飲めば一定時間自分の魔力を最大以上にまで高めることができる、夢のような薬。
しかし、あまりの効果に大テール王国の中ではこの薬を使用することは禁じられていた。
この薬を飲んでしまった時点で、自分たちも犯罪者の仲間入りになってしまう。
「法律なんて気にするな。俺の父様に言えばそれくらいすぐにもみ消してくれる。違法の薬物だかなんだか知らないが、あの女か平民に罪をなすりつけてしまえばどうとでもなる」
ーーそれに最悪、この二人を差し出せば自分だけは助かる。
クリスは顔が引きつってしまった二人の取り巻きの姿を見ながら心の中でつぶやいた。
いつも自分の周りに付いて来てくれる二人だが、クリスは彼らの名前をまだ覚えていない。
クリスにとっては、何かあった時の楯の役割くらいにしかこの二人を見ていなかった。
付き人なんていなくなったらまた新しい人を雇えばいい。
彼らの未来のことなんて、クリスにとってはどうでもよかった。
「さあ、という訳だから、さっそくこの薬を飲んでみてくれよ……ちょうどいいところに魔物も出てきたみたいだしさ」
おびえる二人の手に、クリスは小瓶をそれぞれ手渡す。
自分の分もふくめて3本、このために彼は薬を仕込んできていた。
クリスたちの後ろには、地面から生えるように動く黒い手のような魔物が近づいてきていた。
Aランクの魔物「シャドーハンド」だった。
地面に体が縛り付けられている分動きの制約があるものの、一度獲物を掴めば絶対に離すことなくその動きを拘束することができる。
その力ゆえにAランクに格付けされている魔物だ。
この魔物が洞窟の奥に出てくる情報は、もちろんクリスも仕入れていた。
そして、取り巻きたちにこの魔物を使役させることも計画のうちだった。
「ほら、はやく使役してくれよ。お前たちが使役してくれないと、俺があいつらに襲われてしまうだろうが……」
「ああ、ああ……」
クリスは取り巻きたちの肩を掴んで早く薬を飲むように促す。
取り巻きたちは混乱し、互いの顔を見つめる、
しかし、両者の目にも映っているのはもう片方の取り巻きの焦っている顔だけだった。
目のまえにはシャドーハンド。
自分たちの背後にはクリス。
逃げようにも、逃げ場はもうどこにも残されていなかった。
「早く飲めよ!!!!!!!!!」
部屋中に響き渡るクリスの怒号。
その声が取り巻きの思考を完全にバグらせた。
ここで飲まなきゃ死んでしまう。
取り巻きの片方ーー「ランザ」は考えることをやめて手に持っていた薬をそのままのどに流し込んだ。

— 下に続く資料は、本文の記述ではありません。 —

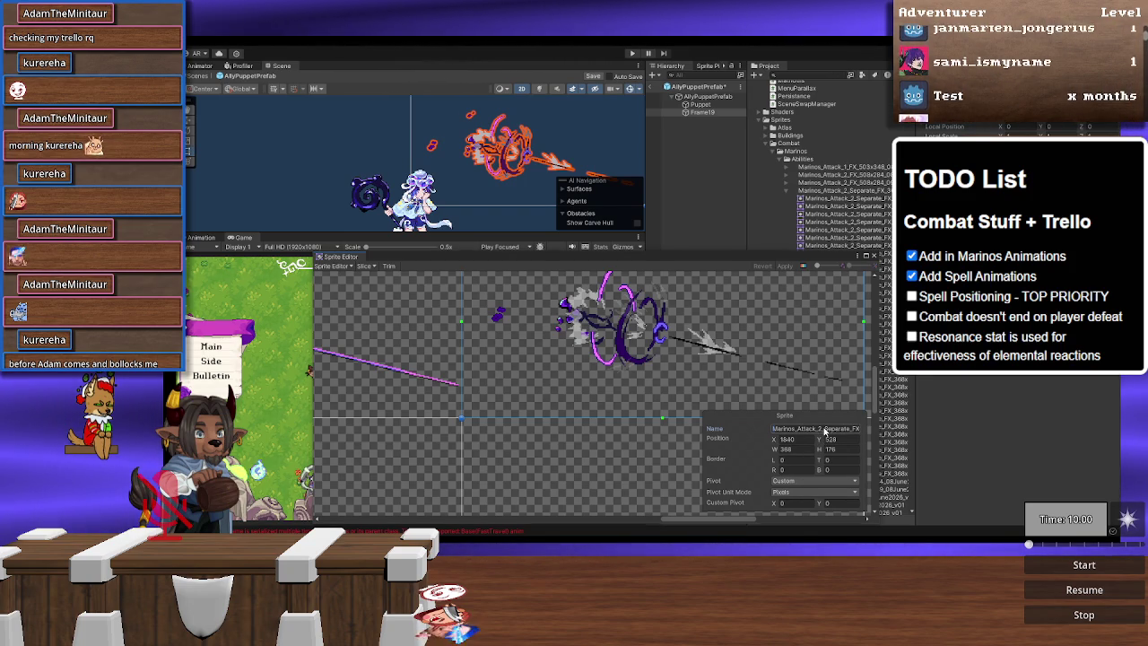
{"action": "key", "text": "End"}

その勢いに飲まれて、もう片方ーー「スルド」もくすりを飲み込んでしまった。
彼らの中で薬が巡り、やがて二人の魔力を最大まで暴発させていく。
「ああ、ああああああああああああああああああ!!!」
2人のむごい悲鳴が洞窟の中に響く。
突然許容値を越える魔力が体の中に溢れることに体が慣れていないのだ。
全身からくる激痛が二人を襲う。
これが、薬が法律によって禁じられている要因でもあった。
しかし、その様子を見ながらもクリスは冷酷に指示を与える。
「いいぞ。ちゃんと薬は効いているみたいだな。よし、その調子でさっさとあいつらを使役しろ」
襲い来る激痛の中でも後ろからくるさらに怖い圧を感じ、二人は目のまえに居るシャドーハンドに集中する。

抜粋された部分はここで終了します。